Procedure.s GenWordRegEX(sString.s) ; Generates a matching regularexpression of any lower|upper case mixed description of a word
	Protected iRegex.i, iNbrMatch.i, iIndex.i, sStmp.s
	Protected Dim t$(0)
	iRegex.i 		= CreateRegularExpression(#PB_Any, "\w");
	iNbrMatch.i  	= ExtractRegularExpression(iRegex, sString, t$())
	
	For iIndex  = 0 To (iNbrMatch-1)
		If iIndex <= (iNbrMatch - 1) : sORd.s = Chr(41) : Else : sORd = "" : EndIf	
		sStmp.s	+ Chr(40) + t$(iIndex) + Chr(124) + UCase(t$(iIndex)) + sORd 
	Next
	
	sStmp + Chr(41) : sStmp  = "(?<=\b)" +  Left(sStmp + ")", (Len(sStmp) - 1))  + "(?=\b)"
	FreeRegularExpression(iRegex)
	FreeArray(t$())
	ProcedureReturn sStmp
EndProcedure
Debug GenWordRegEX(sString)
2.
 Its the kind of thing I gravitate towards 

   test extracts all the words from a string/file  to a map, the words are used a the key  (reduce the search list) and gen all regex`s for each work in the map
Results:
alot aLot of oF OF TrObLE To Too Do DO iT IT it By BY by HaND hand Etc
TOO
1. (?<=\b)(t|T)(o|O)(o|O)(?=\b)
TROBLE
2. (?<=\b)(t|T)(r|R)(o|O)(b|B)(l|L)(e|E)(?=\b)
IT
3. (?<=\b)(i|I)(t|T)(?=\b)
ALOT
4. (?<=\b)(a|A)(l|L)(o|O)(t|T)(?=\b)
BY
5. (?<=\b)(b|B)(y|Y)(?=\b)
ETC
6. (?<=\b)(e|E)(t|T)(c|C)(?=\b)
HAND
7. (?<=\b)(h|H)(a|A)(n|N)(d|D)(?=\b)
TO
8. (?<=\b)(t|T)(o|O)(?=\b)
DO
9. (?<=\b)(d|D)(o|O)(?=\b)
OF
10. (?<=\b)(o|O)(f|F)(?=\b)
Code: Select all
sString.s = "alot aLot of oF OF TrObLE To Too Do DO iT IT it By BY by HaND hand Etc"
NewMap _m_Words.s()
Procedure GenWordList(sFile.s, Map _m_Words.s())
	Protected iRegEx.i = CreateRegularExpression(#PB_Any, "\w+")
	Protected iNbrMatchs.i, iIndex.i, Dim t$(0)
	If MatchRegularExpression(iRegEx, sFile)

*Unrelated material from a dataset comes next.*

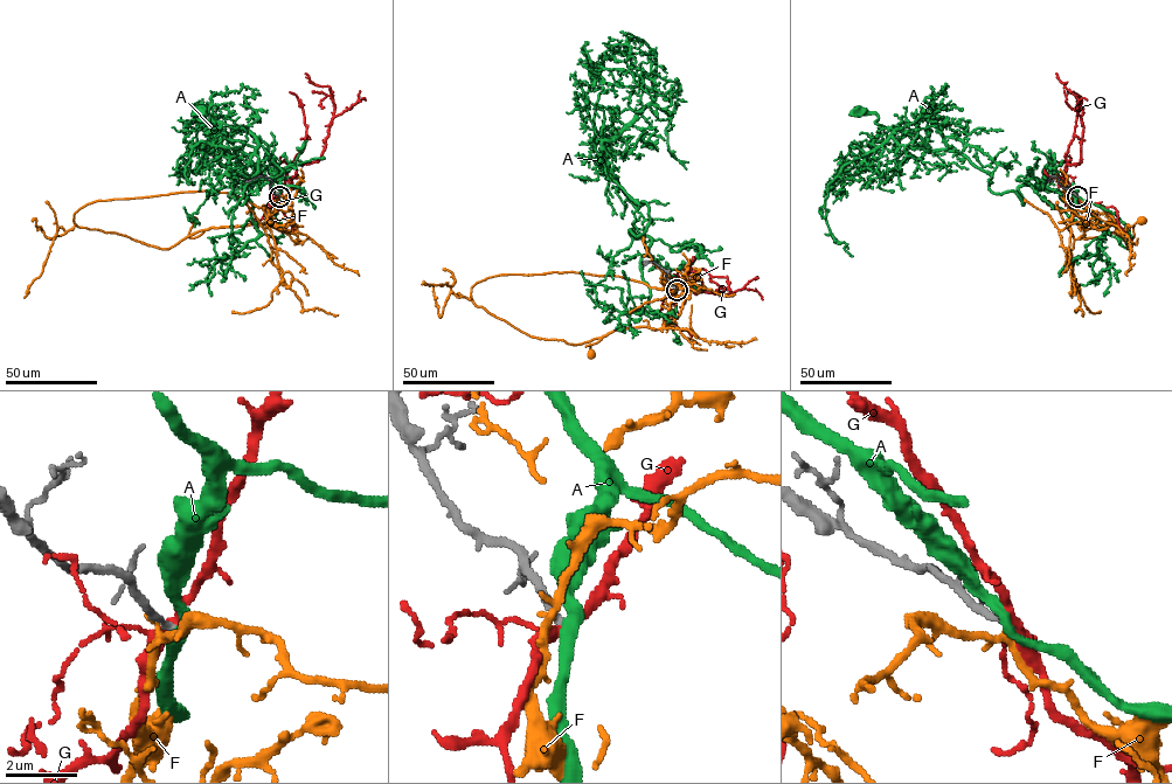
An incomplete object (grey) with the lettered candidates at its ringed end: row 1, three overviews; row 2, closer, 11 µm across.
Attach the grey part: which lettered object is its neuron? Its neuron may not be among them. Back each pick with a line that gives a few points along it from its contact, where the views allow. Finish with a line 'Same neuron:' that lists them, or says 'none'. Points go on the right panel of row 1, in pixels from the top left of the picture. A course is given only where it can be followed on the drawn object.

		iNbrMatchs = ExtractRegularExpression(iRegEx, sFile, t$())
		
		For iIndex = 0 To (iNbrMatchs - 1)
			AddMapElement(_m_Words(), UCase(t$(iIndex)))
		Next	
	EndIf	
	FreeRegularExpression(iRegEx)
	FreeArray(t$())
EndProcedure
Procedure.s GenWordRegEX(sString.s) ; Generates a matching regularexpression of any lower|upper case mixed description of a word
	Protected iRegex.i, iNbrMatch.i, iIndex.i, sStmp.s
	Protected Dim t$(0)
	iRegex.i 		= CreateRegularExpression(#PB_Any, "\w");
	iNbrMatch.i  	= ExtractRegularExpression(iRegex, sString, t$())
	
	For iIndex  = 0 To (iNbrMatch-1)
		If iIndex <= (iNbrMatch - 1) : sORd.s = Chr(41) : Else : sORd = "" : EndIf	
		sStmp.s	+ Chr(40) + LCase(t$(iIndex)) + Chr(124) + UCase(t$(iIndex)) + sORd 
	Next
	
	sStmp + Chr(41) : sStmp  = "(?<=\b)" +  Left(sStmp + ")", (Len(sStmp) - 1))  + "(?=\b)"
	FreeRegularExpression(iRegex)
	FreeArray(t$())
	ProcedureReturn sStmp
EndProcedure
GenWordList(sString, _m_Words())
Define iCounter.i
Debug sString
ForEach _m_Words()
	iCounter + 1
	Debug MapKey(_m_Words())
	Debug Str(iCounter) + ". " + GenWordRegEX(MapKey(_m_Words()))
	Debug ""
Next	
CallDebugger
 
			 
			
					
				Re: Search/replace phrases in the same case
				Posted: Wed Feb 21, 2018 1:15 pm
				by Dude
				Thanks, Zebuddi123! Testing your examples now.